What the task requires:
In the rows below, swap every occurrence of "探す" for "調べる" and write out all the lines again with nothing else altered. Leave the pictures out.

═════ Available data ═════

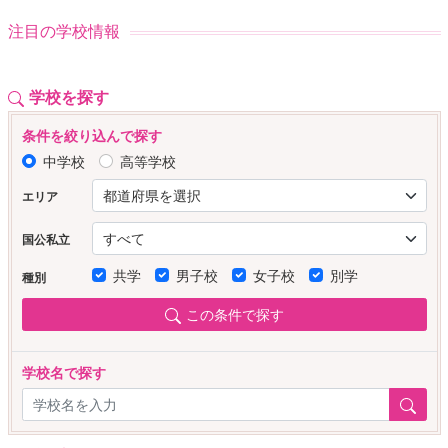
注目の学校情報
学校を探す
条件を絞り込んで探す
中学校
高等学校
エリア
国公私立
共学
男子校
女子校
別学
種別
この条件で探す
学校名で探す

═════

Solution to this task:
注目の学校情報
学校を調べる
条件を絞り込んで調べる
中学校
高等学校
エリア
国公私立
共学
男子校
女子校
別学
種別
この条件で調べる
学校名で調べる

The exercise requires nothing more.